Oh NC4, loneliness is a bugger. Being in a relationship doesn't always stop you feeling lonely, but one thing dh does do very well is making me feel like ive always got someone in my corner. I would miss that i know. Flowers.

Frouby i hear you and am so glad your new routine is working for you. I have been loving my new bike - it gives me freedom and a bit of exercise and fresh air and is so much quicker than walking. It means i can get to the lido more often, to my piano lesson more quickly without me feeling like it is something else to squeeze in. I know we are in London but i have found some lovely routes through cricket fields, along the canal towpaths and nature reserves along railway embankment and to be fair a lot of London is really lovely- Sweeping Georgian tree lined avenues or imposing grand warehouses or cute little mews terraces. I need to get out sometimes but i love it and have been appreciating it anew. It does help, you are right.

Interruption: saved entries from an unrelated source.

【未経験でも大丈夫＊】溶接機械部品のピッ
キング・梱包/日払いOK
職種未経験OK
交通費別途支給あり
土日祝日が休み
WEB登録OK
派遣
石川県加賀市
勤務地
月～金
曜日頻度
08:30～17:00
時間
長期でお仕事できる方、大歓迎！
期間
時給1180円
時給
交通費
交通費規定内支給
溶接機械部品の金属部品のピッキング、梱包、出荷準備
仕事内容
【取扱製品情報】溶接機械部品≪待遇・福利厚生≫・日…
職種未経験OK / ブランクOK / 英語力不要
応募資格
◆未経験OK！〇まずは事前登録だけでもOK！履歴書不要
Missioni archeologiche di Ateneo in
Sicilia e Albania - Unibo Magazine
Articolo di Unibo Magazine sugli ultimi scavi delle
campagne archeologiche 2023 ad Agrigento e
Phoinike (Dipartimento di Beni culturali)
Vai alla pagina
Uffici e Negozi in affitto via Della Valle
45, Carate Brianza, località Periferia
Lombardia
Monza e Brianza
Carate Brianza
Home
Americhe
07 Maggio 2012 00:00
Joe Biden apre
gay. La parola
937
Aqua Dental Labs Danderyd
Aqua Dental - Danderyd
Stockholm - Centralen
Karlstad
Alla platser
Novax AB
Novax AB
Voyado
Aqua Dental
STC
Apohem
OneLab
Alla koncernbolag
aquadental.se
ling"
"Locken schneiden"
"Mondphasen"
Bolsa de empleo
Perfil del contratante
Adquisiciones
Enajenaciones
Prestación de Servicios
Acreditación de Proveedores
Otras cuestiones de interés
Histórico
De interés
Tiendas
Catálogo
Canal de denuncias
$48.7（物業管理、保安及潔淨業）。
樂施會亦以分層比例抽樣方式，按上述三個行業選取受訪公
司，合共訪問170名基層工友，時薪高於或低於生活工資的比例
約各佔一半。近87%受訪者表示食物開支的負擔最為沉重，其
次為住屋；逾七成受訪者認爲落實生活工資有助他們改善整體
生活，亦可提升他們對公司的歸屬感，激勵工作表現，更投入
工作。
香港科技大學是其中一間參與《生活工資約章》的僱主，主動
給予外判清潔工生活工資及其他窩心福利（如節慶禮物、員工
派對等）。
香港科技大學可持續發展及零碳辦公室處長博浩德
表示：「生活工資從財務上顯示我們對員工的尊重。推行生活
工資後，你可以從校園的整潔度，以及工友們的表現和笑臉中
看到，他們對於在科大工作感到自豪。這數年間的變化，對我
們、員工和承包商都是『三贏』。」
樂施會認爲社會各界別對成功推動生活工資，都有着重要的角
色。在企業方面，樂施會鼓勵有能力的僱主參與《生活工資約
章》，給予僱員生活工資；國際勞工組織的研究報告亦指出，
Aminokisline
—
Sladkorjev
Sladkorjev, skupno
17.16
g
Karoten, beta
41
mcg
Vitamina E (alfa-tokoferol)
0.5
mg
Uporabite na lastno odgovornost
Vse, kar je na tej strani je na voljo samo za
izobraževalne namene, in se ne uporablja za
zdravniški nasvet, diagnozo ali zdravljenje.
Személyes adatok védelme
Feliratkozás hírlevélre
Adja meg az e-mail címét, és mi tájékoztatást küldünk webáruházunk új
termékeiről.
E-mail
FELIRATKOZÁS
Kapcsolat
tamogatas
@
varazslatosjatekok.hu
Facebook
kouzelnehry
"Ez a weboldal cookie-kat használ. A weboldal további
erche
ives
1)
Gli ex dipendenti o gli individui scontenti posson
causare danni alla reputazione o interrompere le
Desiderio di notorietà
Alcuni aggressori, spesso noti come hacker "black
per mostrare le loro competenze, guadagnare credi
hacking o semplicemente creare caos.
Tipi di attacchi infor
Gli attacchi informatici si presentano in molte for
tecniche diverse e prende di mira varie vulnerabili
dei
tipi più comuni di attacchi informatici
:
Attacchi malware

Stircrazyschoolmum · 05/10/2019 10:57

Frouby I read last nights post and thought ‘oh noooo! What have I done? I can’t be that person!’ Then I read the follow up underneath and fell about laughing again so perhaps it’s all going to be okay!

Those types of posts resonate with me too after a bottle of wine. Usually I decide I want to be prime minister, emigrate or reinstate a friendship that is well and truly better left dead. In the cold light of day I sit firmly in the change small things and be kind to yourself camp. My motto is celebrate small wins and try to learn from the cock ups!

My small win is I’ve made it to 5 October AF! Takeaway and a becks blue got me there. This morning I’ve dog walked, been to the gym and had leftover curry for breakfast. Small things but they will do. 🙂

Stircrazyschoolmum · 05/10/2019 11:01

I’ve just had crumble for breakfast (brunch?) too. Sod it!!

Frouby · 05/10/2019 12:12

You can do that though stircrazy, it says in that inspirational bollocks you should make yourself a delicious breakfast 😂😂😂.

I haven't had breakfast so am embracing it with a delicious lunch of chip shop 😁. Then am taking the dog for a long walk and have done a couple of hours on the allotment as well so really fucking embracing it today.

On a slightly related note am definitely going to do a core class on monday down at the boathouse. I usually go to fat club on a monday but have sacked it because I can't be arsed with paying £5 a week to not lose weight, mainly because as soon as I say to myself I am on a diet, my eating habits get worse. See also fish and chips for lunch 😂.

So am going to do the core class instead, keep moderating and keep doing BabyPony and the school run and eat well, but not diet and see where I am in a months time.

Probably the same weight but hopefully healthier if nothing else. Am 2 stone overweight but am relatively fit and strong. And for the first time in about 20 years I want to be healthier rather than slimmer for vanity reasons. I have massive boobs (36 HH) and am never going to be skinny so am just going to be fit and healthy and strong.

And I can't be fit and healthy and strong if I am pissed as a fart every night. Have 1 glass of fizzy wine left, will probably have that tonight and nothing else. Been quite a moderate week really. Too much last night and too much Thursday but not very much at all the rest of the week. 2 gins and 1 can I think since last Saturday.